**About this exercise**
Reproduce, exactly and in full, the records that follow, minus any pictures.

**Information shown**
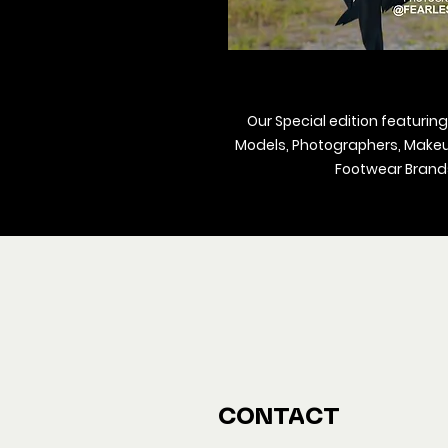
Our Special edition featuring
Models, Photographers, Makeup 
Footwear Brands
We ship M
Buy y
CONTACT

**Final answer**
Our Special edition featuring
Models, Photographers, Makeup 
Footwear Brands
We ship M
Buy y
CONTACT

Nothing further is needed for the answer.